**THE TASK**
Update the records from their start through the line containing "a e quello di un suo peggioramento che" by changing every "KM i lynsjakk" to "KM i blitz". Write out those lines again with nothing else altered.

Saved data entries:
┄┄┄┄┄┄┄┄┄┄┄┄┄┄┄┄┄┄┄┄

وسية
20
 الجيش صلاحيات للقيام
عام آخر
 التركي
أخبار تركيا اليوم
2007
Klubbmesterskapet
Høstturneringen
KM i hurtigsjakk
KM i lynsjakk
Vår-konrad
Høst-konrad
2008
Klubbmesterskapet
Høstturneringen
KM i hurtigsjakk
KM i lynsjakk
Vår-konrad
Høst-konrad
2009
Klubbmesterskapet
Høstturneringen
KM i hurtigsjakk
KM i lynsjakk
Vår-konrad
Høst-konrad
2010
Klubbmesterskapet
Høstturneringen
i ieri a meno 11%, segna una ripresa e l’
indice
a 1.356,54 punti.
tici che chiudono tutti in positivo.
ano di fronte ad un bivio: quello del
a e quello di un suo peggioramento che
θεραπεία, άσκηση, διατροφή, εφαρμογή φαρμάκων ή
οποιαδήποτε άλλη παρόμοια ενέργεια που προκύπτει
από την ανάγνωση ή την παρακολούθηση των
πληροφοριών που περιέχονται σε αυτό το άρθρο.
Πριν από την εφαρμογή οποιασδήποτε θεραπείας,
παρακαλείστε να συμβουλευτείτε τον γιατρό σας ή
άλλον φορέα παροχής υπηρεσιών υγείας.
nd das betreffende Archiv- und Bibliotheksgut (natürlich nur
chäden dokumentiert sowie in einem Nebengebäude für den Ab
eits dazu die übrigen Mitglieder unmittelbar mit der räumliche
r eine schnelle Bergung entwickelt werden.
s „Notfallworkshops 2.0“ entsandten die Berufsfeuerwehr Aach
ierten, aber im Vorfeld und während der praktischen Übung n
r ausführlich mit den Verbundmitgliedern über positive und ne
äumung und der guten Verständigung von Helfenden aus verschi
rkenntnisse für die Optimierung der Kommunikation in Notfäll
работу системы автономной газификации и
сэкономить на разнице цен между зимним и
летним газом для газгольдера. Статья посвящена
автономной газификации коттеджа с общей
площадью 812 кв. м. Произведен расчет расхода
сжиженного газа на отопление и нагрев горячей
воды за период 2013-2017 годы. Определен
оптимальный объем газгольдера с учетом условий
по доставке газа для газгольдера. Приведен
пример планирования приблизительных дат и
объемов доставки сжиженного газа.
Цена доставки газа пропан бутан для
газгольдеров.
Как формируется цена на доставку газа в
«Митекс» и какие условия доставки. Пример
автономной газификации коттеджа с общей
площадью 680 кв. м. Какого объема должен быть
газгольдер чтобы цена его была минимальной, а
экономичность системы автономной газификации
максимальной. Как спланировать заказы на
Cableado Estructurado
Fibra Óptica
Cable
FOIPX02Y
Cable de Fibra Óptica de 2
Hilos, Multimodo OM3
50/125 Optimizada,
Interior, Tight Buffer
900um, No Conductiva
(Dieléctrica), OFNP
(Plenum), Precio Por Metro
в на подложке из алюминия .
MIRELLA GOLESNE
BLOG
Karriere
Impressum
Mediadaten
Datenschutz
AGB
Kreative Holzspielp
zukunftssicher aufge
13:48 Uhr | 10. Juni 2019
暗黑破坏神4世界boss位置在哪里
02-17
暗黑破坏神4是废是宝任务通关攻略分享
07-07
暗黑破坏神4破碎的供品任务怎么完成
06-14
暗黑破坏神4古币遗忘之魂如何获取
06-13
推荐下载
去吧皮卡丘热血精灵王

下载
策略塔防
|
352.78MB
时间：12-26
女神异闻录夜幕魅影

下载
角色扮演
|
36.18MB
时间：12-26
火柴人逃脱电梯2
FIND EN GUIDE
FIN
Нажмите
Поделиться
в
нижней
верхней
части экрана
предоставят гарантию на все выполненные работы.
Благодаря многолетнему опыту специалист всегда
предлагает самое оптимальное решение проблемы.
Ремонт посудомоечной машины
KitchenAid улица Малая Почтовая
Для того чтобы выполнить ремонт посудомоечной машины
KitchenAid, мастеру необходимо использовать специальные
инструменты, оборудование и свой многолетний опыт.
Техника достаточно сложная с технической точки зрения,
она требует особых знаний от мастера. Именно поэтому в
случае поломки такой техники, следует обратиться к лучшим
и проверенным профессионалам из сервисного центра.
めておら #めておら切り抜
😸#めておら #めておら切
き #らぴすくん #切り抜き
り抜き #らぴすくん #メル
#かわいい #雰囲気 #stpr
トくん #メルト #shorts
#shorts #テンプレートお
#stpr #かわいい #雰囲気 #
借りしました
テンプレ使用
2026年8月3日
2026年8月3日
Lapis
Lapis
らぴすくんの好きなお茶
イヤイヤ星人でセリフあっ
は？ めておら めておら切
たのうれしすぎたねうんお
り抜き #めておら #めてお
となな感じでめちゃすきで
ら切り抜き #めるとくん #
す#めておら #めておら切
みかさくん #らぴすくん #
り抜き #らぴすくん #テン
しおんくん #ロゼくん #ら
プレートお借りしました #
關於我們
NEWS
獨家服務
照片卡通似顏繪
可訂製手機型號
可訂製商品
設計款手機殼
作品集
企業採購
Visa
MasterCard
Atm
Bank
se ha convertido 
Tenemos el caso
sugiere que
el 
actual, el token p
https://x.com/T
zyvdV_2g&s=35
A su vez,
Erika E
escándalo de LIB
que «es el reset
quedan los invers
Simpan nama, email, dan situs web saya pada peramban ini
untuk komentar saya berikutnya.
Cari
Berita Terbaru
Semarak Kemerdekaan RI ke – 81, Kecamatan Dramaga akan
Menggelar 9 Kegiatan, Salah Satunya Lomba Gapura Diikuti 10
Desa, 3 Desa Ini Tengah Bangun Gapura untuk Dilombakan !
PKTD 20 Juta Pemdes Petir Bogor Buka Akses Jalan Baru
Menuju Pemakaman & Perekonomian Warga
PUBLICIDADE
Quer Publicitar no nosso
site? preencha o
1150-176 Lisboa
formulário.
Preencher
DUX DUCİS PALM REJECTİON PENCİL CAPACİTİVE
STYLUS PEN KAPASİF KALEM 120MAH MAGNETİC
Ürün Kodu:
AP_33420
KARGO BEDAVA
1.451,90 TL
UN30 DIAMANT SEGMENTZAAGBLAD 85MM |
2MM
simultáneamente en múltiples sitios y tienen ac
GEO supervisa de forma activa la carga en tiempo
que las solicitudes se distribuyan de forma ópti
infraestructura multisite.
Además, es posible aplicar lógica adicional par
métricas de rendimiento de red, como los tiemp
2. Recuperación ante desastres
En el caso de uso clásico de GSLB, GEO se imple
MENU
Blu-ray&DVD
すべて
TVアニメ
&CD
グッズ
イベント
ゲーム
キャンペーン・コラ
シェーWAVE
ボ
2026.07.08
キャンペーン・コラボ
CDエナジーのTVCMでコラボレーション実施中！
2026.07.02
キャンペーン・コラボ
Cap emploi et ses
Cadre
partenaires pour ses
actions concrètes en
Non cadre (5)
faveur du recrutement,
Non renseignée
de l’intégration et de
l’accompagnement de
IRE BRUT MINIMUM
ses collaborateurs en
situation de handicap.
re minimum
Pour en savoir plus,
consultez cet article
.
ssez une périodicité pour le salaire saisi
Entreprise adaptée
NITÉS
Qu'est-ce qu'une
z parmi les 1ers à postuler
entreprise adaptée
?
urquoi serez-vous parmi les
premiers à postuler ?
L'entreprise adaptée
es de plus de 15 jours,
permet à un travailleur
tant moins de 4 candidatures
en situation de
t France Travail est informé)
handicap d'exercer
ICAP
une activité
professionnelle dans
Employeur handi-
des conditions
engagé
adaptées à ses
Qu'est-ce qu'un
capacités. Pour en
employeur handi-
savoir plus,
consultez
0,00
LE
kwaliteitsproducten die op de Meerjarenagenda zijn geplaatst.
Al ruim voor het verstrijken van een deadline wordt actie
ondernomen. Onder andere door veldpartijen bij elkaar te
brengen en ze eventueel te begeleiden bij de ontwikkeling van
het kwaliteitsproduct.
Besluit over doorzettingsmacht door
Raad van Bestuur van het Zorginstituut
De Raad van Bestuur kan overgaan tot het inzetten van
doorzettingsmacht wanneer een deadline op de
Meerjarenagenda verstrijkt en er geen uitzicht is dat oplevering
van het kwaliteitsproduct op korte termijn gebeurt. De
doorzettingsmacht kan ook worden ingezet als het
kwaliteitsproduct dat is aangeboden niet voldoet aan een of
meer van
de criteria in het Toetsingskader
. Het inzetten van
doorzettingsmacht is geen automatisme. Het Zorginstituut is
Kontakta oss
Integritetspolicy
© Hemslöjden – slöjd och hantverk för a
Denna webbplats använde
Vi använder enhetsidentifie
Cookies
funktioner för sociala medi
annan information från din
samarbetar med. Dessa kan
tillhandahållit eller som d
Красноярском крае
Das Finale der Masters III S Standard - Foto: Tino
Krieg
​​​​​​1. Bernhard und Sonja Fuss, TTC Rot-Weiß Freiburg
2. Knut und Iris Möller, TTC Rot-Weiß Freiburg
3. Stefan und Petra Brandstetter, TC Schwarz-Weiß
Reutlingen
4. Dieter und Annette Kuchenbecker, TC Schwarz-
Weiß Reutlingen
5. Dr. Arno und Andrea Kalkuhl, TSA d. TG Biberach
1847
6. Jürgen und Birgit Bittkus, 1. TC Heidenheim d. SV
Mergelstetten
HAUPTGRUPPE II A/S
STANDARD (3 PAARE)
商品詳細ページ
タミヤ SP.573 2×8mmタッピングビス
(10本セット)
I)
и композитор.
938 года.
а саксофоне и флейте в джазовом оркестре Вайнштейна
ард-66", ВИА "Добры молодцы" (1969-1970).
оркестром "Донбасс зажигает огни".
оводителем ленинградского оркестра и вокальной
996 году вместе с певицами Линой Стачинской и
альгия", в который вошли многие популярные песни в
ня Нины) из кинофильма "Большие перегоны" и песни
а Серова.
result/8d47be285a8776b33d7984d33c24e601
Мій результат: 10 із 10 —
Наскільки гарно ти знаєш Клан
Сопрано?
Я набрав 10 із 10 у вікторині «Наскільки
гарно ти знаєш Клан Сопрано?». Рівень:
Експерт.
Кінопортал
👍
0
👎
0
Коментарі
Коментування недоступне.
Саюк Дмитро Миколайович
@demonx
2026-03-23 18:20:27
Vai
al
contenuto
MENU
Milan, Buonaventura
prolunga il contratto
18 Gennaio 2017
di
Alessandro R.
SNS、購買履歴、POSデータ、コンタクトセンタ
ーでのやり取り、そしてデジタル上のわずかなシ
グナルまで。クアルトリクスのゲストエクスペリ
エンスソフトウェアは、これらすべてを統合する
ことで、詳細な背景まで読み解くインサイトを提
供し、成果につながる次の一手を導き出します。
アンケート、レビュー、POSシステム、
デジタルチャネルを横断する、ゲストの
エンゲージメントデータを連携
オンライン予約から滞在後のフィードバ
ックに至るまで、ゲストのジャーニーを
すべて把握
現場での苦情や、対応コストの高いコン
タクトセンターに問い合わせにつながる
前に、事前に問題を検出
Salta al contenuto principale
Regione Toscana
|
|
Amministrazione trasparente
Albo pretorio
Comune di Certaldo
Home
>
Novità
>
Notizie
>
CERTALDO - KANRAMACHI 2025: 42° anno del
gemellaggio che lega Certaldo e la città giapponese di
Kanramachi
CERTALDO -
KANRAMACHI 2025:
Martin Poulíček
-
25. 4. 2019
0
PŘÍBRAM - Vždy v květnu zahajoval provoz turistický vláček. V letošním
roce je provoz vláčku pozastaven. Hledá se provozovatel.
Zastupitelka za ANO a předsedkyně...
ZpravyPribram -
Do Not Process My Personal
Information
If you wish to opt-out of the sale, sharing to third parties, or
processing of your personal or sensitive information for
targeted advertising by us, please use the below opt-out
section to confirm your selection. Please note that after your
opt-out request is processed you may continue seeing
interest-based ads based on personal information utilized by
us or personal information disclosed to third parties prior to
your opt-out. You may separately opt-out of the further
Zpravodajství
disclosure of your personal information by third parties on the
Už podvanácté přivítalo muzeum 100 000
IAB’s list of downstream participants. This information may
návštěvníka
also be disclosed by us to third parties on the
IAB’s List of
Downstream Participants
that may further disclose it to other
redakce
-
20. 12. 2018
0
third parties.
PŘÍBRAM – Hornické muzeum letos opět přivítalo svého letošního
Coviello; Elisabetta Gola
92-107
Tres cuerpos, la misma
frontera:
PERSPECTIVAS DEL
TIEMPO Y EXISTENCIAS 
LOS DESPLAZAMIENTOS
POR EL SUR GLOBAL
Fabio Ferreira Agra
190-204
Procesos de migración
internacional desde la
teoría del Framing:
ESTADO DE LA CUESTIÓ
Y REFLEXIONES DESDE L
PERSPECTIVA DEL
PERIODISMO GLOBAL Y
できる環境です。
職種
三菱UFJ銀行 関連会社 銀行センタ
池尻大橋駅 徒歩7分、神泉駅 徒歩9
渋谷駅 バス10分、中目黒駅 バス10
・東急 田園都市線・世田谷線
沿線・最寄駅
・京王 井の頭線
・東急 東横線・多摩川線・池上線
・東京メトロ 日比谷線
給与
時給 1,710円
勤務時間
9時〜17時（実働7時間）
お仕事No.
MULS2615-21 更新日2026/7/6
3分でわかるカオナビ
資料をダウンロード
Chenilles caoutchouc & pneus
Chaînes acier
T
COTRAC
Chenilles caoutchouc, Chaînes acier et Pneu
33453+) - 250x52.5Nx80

┄┄┄┄┄┄┄┄┄┄┄┄┄┄┄┄┄┄┄┄

**ANSWER FOR THE TASK**
وسية
20
 الجيش صلاحيات للقيام
عام آخر
 التركي
أخبار تركيا اليوم
2007
Klubbmesterskapet
Høstturneringen
KM i hurtigsjakk
KM i blitz
Vår-konrad
Høst-konrad
2008
Klubbmesterskapet
Høstturneringen
KM i hurtigsjakk
KM i blitz
Vår-konrad
Høst-konrad
2009
Klubbmesterskapet
Høstturneringen
KM i hurtigsjakk
KM i blitz
Vår-konrad
Høst-konrad
2010
Klubbmesterskapet
Høstturneringen
i ieri a meno 11%, segna una ripresa e l’
indice
a 1.356,54 punti.
tici che chiudono tutti in positivo.
ano di fronte ad un bivio: quello del
a e quello di un suo peggioramento che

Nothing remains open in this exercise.